La Constitución tramposa prohíbe al Estado declarar
que es parte de su función realizar derechos fundamentales, incluido el derecho
a la seguridad social, y que por ello la infraestructura estatal, que existe
para eso, será utilizada sin cobrar a los ciudadanos por ese servicio. La
ortodoxia constitucional, expresada por el profesor Fermandois, impone al
Estado el deber constitucional de asegurar las condiciones de la competencia,
incluso en pensiones. Por eso afirma que, desde el punto de vista
constitucional, el deber fundamental del Estado es asegurar las condiciones del
mercado antes que asegurar la realización de los derechos sociales.

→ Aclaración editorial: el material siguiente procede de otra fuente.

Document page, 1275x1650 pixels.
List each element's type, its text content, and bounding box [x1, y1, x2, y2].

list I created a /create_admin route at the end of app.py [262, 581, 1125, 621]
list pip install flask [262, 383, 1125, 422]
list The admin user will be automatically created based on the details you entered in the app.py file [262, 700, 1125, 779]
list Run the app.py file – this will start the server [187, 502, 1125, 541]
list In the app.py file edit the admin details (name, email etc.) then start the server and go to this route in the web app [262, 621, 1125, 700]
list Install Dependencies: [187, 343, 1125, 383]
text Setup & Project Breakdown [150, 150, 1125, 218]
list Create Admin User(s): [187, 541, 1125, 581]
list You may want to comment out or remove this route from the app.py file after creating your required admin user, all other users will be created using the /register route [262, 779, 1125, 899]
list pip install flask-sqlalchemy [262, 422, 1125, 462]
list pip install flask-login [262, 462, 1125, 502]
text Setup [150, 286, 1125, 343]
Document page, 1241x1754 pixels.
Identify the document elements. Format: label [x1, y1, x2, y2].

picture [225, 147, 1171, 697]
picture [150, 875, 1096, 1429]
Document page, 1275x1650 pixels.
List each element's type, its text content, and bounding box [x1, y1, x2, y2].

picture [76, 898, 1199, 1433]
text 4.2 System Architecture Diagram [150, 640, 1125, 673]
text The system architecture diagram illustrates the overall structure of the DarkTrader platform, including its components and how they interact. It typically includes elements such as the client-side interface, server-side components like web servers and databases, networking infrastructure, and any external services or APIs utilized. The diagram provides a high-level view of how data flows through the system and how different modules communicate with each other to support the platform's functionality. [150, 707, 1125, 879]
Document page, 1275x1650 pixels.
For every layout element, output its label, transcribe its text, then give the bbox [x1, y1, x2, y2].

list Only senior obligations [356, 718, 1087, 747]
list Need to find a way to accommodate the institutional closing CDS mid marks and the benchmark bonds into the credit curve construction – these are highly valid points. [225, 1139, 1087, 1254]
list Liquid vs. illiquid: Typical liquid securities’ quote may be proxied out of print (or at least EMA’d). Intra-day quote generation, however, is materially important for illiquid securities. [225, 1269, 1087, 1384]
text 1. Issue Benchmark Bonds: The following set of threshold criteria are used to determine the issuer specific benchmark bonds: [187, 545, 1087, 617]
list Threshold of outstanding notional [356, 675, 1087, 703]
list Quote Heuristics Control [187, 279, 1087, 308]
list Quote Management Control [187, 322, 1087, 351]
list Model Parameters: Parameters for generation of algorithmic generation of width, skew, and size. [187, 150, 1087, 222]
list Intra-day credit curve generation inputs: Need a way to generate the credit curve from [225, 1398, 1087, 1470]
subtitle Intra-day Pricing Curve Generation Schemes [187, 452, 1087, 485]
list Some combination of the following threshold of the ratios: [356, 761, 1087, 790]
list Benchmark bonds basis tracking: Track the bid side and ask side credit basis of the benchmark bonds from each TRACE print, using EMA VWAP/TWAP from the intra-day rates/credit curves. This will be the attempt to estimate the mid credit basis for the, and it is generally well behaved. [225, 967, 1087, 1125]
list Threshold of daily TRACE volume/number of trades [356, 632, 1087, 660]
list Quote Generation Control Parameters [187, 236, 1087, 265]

El conflicto hoy no se reduce a las reglas tramposas,
sino a la cultura política que floreció bajo ellas (lo que suele llamarse
'duopolio', y que aquí se denomina 'política binominal').
Esta idea es parte, decía el profesor, de los
“elementos constitucionales básicos”. Ella excluye la posibilidad del
reconocimiento real de los derechos sociales a la seguridad social, la educación,
la protección de la salud, etc. Y exige una comprensión neoliberal de estas
esferas, transformadas en esferas de mercado. Hay quienes creen que
mercantilizarlas es la mejor manera de organizarlas, pero es evidente que esa
mercantilización está, al menos en parte, detrás del “estallido” del 18 de
octubre; y es también evidente que habemos muchos que creemos que eso no es la
realización, sino la negación de los derechos sociales.
La crisis política que vivimos es consecuencia de un
modelo neoliberal que está constitucionalmente asegurado. Mientras no haya
nueva Constitución, ella no tendrá solución.